* _The request_
Reproduce every text line of each entry below verbatim, in the same order, omitting the pictures.
* START Extracted information *
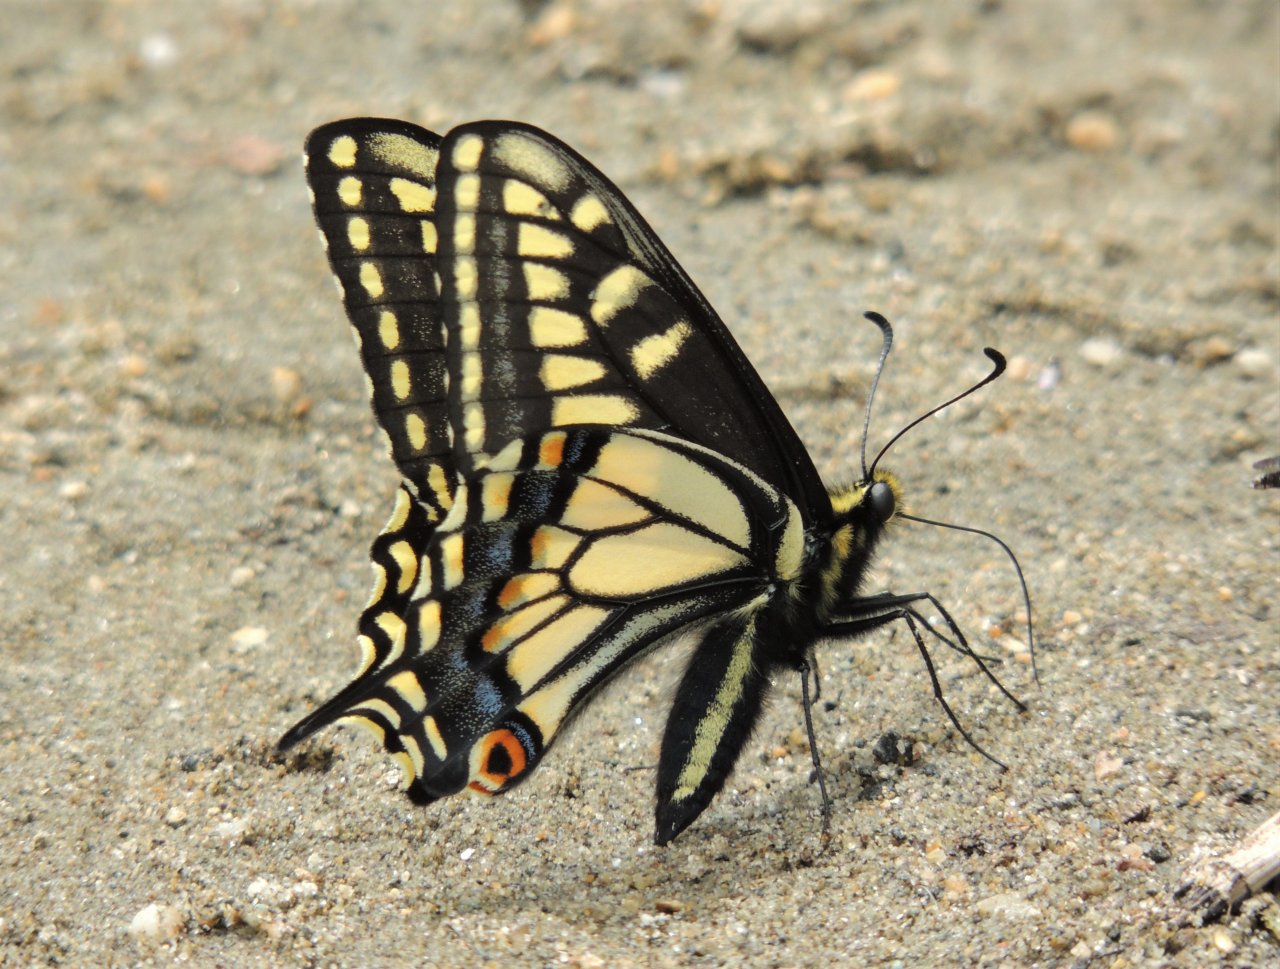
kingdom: Animalia
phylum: Arthropoda
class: Insecta
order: Lepidoptera
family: Papilionidae
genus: Papilio
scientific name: Papilio zelicaon
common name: Anise Swallowtail
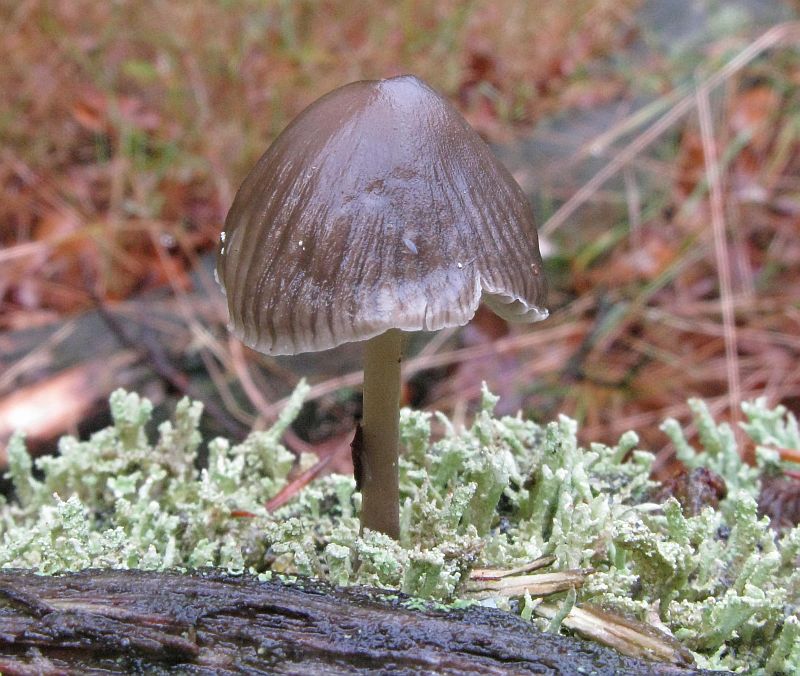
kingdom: Fungi
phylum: Basidiomycota
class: Agaricomycetes
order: Agaricales
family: Mycenaceae
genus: Mycena
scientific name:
* END Extracted information *
* _Result_
kingdom: Animalia
phylum: Arthropoda
class: Insecta
order: Lepidoptera
family: Papilionidae
genus: Papilio
scientific name: Papilio zelicaon
common name: Anise Swallowtail
kingdom: Fungi
phylum: Basidiomycota
class: Agaricomycetes
order: Agaricales
family: Mycenaceae
genus: Mycena
scientific name:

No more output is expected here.